(Data to process begins)

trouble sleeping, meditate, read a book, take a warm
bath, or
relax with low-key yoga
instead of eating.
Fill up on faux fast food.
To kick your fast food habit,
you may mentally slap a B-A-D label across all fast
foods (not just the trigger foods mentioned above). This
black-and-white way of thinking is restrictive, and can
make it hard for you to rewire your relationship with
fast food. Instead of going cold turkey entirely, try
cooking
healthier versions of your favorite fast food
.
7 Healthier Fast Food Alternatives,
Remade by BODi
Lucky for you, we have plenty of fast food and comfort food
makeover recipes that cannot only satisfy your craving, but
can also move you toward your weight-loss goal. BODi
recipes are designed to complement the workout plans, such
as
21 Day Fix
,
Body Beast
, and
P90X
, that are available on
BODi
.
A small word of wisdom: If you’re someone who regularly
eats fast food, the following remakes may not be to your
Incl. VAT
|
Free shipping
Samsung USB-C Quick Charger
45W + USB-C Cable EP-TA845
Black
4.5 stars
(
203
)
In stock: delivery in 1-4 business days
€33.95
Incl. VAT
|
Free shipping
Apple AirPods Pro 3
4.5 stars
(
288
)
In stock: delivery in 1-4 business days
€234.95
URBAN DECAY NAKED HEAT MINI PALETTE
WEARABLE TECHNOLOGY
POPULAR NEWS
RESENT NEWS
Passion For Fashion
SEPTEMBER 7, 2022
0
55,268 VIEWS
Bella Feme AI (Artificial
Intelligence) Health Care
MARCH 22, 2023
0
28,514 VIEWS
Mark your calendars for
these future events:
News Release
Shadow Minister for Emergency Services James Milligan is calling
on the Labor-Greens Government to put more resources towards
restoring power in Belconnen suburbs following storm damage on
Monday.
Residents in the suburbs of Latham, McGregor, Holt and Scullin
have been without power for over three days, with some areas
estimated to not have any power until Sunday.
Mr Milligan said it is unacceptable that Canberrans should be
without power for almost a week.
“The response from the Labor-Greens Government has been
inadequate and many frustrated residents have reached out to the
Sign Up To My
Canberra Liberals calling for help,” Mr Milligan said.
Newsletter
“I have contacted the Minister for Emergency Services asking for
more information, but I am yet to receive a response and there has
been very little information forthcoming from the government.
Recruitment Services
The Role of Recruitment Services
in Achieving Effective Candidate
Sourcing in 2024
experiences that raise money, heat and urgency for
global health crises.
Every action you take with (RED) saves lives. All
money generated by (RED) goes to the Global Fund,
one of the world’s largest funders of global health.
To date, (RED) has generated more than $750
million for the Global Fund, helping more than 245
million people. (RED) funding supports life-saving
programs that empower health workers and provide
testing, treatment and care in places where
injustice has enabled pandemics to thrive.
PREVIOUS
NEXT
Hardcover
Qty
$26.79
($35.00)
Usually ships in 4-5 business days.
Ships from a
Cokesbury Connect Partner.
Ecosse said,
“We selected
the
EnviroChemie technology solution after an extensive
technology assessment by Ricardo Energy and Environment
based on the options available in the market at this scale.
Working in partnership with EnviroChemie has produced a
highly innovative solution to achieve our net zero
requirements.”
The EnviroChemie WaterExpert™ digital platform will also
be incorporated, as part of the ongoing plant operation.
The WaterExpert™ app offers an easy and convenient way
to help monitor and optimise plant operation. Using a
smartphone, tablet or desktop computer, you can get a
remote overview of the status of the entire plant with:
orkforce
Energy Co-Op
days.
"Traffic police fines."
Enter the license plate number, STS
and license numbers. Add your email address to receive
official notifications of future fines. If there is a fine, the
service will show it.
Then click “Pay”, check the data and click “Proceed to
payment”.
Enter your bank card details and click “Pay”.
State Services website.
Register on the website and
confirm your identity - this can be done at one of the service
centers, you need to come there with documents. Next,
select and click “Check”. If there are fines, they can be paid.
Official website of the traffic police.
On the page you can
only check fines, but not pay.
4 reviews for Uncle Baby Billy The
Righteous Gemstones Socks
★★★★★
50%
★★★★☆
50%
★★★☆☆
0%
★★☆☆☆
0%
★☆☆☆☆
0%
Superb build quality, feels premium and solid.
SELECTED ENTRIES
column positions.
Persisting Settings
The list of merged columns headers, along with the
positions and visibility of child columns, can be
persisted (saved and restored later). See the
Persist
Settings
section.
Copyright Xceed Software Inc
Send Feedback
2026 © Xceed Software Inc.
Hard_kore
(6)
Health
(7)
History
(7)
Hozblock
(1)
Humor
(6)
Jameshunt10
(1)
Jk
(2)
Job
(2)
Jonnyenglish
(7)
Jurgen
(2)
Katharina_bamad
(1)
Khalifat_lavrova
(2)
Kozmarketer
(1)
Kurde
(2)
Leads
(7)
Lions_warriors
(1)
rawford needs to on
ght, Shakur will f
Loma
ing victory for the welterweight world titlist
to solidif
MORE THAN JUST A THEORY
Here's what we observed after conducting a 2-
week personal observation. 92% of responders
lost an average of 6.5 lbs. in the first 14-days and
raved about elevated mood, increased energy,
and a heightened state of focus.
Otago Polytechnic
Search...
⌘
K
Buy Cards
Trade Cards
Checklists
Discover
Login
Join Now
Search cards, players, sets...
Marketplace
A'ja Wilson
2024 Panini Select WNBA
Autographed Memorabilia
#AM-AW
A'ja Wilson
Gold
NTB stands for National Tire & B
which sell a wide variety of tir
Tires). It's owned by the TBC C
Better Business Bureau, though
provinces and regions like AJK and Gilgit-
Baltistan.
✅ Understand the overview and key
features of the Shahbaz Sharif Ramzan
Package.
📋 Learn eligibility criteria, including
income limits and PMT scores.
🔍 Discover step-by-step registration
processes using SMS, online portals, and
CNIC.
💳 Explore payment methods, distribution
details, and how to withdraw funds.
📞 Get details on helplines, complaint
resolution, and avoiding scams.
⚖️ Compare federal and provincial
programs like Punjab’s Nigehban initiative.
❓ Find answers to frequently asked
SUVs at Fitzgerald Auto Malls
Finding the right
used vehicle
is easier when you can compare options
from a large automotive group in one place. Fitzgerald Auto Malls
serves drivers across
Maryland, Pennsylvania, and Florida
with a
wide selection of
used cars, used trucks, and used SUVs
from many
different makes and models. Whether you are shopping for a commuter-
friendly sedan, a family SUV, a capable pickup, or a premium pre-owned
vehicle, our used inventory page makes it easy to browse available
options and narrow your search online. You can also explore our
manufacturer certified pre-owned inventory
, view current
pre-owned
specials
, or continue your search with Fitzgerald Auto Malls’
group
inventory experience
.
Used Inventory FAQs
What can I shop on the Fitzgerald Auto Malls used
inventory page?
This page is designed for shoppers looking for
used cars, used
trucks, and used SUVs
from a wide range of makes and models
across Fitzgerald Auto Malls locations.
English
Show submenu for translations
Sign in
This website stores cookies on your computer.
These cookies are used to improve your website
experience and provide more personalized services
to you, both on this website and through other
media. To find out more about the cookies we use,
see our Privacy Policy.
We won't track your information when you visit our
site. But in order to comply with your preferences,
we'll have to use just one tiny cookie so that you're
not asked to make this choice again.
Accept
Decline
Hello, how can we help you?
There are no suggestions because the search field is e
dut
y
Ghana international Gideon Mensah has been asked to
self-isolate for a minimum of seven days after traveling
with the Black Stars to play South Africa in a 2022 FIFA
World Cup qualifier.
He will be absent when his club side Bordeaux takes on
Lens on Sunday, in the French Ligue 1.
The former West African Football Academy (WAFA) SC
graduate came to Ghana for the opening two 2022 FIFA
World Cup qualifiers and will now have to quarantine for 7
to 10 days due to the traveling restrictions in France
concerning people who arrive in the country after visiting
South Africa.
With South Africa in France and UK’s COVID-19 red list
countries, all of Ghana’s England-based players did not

(Data to process ends)

= Work order =
Copy out every line of the listing above word for word, keeping each line break where it falls.

= Output of the exercise =
trouble sleeping, meditate, read a book, take a warm
bath, or
relax with low-key yoga
instead of eating.
Fill up on faux fast food.
To kick your fast food habit,
you may mentally slap a B-A-D label across all fast
foods (not just the trigger foods mentioned above). This
black-and-white way of thinking is restrictive, and can
make it hard for you to rewire your relationship with
fast food. Instead of going cold turkey entirely, try
cooking
healthier versions of your favorite fast food
.
7 Healthier Fast Food Alternatives,
Remade by BODi
Lucky for you, we have plenty of fast food and comfort food
makeover recipes that cannot only satisfy your craving, but
can also move you toward your weight-loss goal. BODi
recipes are designed to complement the workout plans, such
as
21 Day Fix
,
Body Beast
, and
P90X
, that are available on
BODi
.
A small word of wisdom: If you’re someone who regularly
eats fast food, the following remakes may not be to your
Incl. VAT
|
Free shipping
Samsung USB-C Quick Charger
45W + USB-C Cable EP-TA845
Black
4.5 stars
(
203
)
In stock: delivery in 1-4 business days
€33.95
Incl. VAT
|
Free shipping
Apple AirPods Pro 3
4.5 stars
(
288
)
In stock: delivery in 1-4 business days
€234.95
URBAN DECAY NAKED HEAT MINI PALETTE
WEARABLE TECHNOLOGY
POPULAR NEWS
RESENT NEWS
Passion For Fashion
SEPTEMBER 7, 2022
0
55,268 VIEWS
Bella Feme AI (Artificial
Intelligence) Health Care
MARCH 22, 2023
0
28,514 VIEWS
Mark your calendars for
these future events:
News Release
Shadow Minister for Emergency Services James Milligan is calling
on the Labor-Greens Government to put more resources towards
restoring power in Belconnen suburbs following storm damage on
Monday.
Residents in the suburbs of Latham, McGregor, Holt and Scullin
have been without power for over three days, with some areas
estimated to not have any power until Sunday.
Mr Milligan said it is unacceptable that Canberrans should be
without power for almost a week.
“The response from the Labor-Greens Government has been
inadequate and many frustrated residents have reached out to the
Sign Up To My
Canberra Liberals calling for help,” Mr Milligan said.
Newsletter
“I have contacted the Minister for Emergency Services asking for
more information, but I am yet to receive a response and there has
been very little information forthcoming from the government.
Recruitment Services
The Role of Recruitment Services
in Achieving Effective Candidate
Sourcing in 2024
experiences that raise money, heat and urgency for
global health crises.
Every action you take with (RED) saves lives. All
money generated by (RED) goes to the Global Fund,
one of the world’s largest funders of global health.
To date, (RED) has generated more than $750
million for the Global Fund, helping more than 245
million people. (RED) funding supports life-saving
programs that empower health workers and provide
testing, treatment and care in places where
injustice has enabled pandemics to thrive.
PREVIOUS
NEXT
Hardcover
Qty
$26.79
($35.00)
Usually ships in 4-5 business days.
Ships from a
Cokesbury Connect Partner.
Ecosse said,
“We selected
the
EnviroChemie technology solution after an extensive
technology assessment by Ricardo Energy and Environment
based on the options available in the market at this scale.
Working in partnership with EnviroChemie has produced a
highly innovative solution to achieve our net zero
requirements.”
The EnviroChemie WaterExpert™ digital platform will also
be incorporated, as part of the ongoing plant operation.
The WaterExpert™ app offers an easy and convenient way
to help monitor and optimise plant operation. Using a
smartphone, tablet or desktop computer, you can get a
remote overview of the status of the entire plant with:
orkforce
Energy Co-Op
days.
"Traffic police fines."
Enter the license plate number, STS
and license numbers. Add your email address to receive
official notifications of future fines. If there is a fine, the
service will show it.
Then click “Pay”, check the data and click “Proceed to
payment”.
Enter your bank card details and click “Pay”.
State Services website.
Register on the website and
confirm your identity - this can be done at one of the service
centers, you need to come there with documents. Next,
select and click “Check”. If there are fines, they can be paid.
Official website of the traffic police.
On the page you can
only check fines, but not pay.
4 reviews for Uncle Baby Billy The
Righteous Gemstones Socks
★★★★★
50%
★★★★☆
50%
★★★☆☆
0%
★★☆☆☆
0%
★☆☆☆☆
0%
Superb build quality, feels premium and solid.
SELECTED ENTRIES
column positions.
Persisting Settings
The list of merged columns headers, along with the
positions and visibility of child columns, can be
persisted (saved and restored later). See the
Persist
Settings
section.
Copyright Xceed Software Inc
Send Feedback
2026 © Xceed Software Inc.
Hard_kore
(6)
Health
(7)
History
(7)
Hozblock
(1)
Humor
(6)
Jameshunt10
(1)
Jk
(2)
Job
(2)
Jonnyenglish
(7)
Jurgen
(2)
Katharina_bamad
(1)
Khalifat_lavrova
(2)
Kozmarketer
(1)
Kurde
(2)
Leads
(7)
Lions_warriors
(1)
rawford needs to on
ght, Shakur will f
Loma
ing victory for the welterweight world titlist
to solidif
MORE THAN JUST A THEORY
Here's what we observed after conducting a 2-
week personal observation. 92% of responders
lost an average of 6.5 lbs. in the first 14-days and
raved about elevated mood, increased energy,
and a heightened state of focus.
Otago Polytechnic
Search...
⌘
K
Buy Cards
Trade Cards
Checklists
Discover
Login
Join Now
Search cards, players, sets...
Marketplace
A'ja Wilson
2024 Panini Select WNBA
Autographed Memorabilia
#AM-AW
A'ja Wilson
Gold
NTB stands for National Tire & B
which sell a wide variety of tir
Tires). It's owned by the TBC C
Better Business Bureau, though
provinces and regions like AJK and Gilgit-
Baltistan.
✅ Understand the overview and key
features of the Shahbaz Sharif Ramzan
Package.
📋 Learn eligibility criteria, including
income limits and PMT scores.
🔍 Discover step-by-step registration
processes using SMS, online portals, and
CNIC.
💳 Explore payment methods, distribution
details, and how to withdraw funds.
📞 Get details on helplines, complaint
resolution, and avoiding scams.
⚖️ Compare federal and provincial
programs like Punjab’s Nigehban initiative.
❓ Find answers to frequently asked
SUVs at Fitzgerald Auto Malls
Finding the right
used vehicle
is easier when you can compare options
from a large automotive group in one place. Fitzgerald Auto Malls
serves drivers across
Maryland, Pennsylvania, and Florida
with a
wide selection of
used cars, used trucks, and used SUVs
from many
different makes and models. Whether you are shopping for a commuter-
friendly sedan, a family SUV, a capable pickup, or a premium pre-owned
vehicle, our used inventory page makes it easy to browse available
options and narrow your search online. You can also explore our
manufacturer certified pre-owned inventory
, view current
pre-owned
specials
, or continue your search with Fitzgerald Auto Malls’
group
inventory experience
.
Used Inventory FAQs
What can I shop on the Fitzgerald Auto Malls used
inventory page?
This page is designed for shoppers looking for
used cars, used
trucks, and used SUVs
from a wide range of makes and models
across Fitzgerald Auto Malls locations.
English
Show submenu for translations
Sign in
This website stores cookies on your computer.
These cookies are used to improve your website
experience and provide more personalized services
to you, both on this website and through other
media. To find out more about the cookies we use,
see our Privacy Policy.
We won't track your information when you visit our
site. But in order to comply with your preferences,
we'll have to use just one tiny cookie so that you're
not asked to make this choice again.
Accept
Decline
Hello, how can we help you?
There are no suggestions because the search field is e
dut
y
Ghana international Gideon Mensah has been asked to
self-isolate for a minimum of seven days after traveling
with the Black Stars to play South Africa in a 2022 FIFA
World Cup qualifier.
He will be absent when his club side Bordeaux takes on
Lens on Sunday, in the French Ligue 1.
The former West African Football Academy (WAFA) SC
graduate came to Ghana for the opening two 2022 FIFA
World Cup qualifiers and will now have to quarantine for 7
to 10 days due to the traveling restrictions in France
concerning people who arrive in the country after visiting
South Africa.
With South Africa in France and UK’s COVID-19 red list
countries, all of Ghana’s England-based players did not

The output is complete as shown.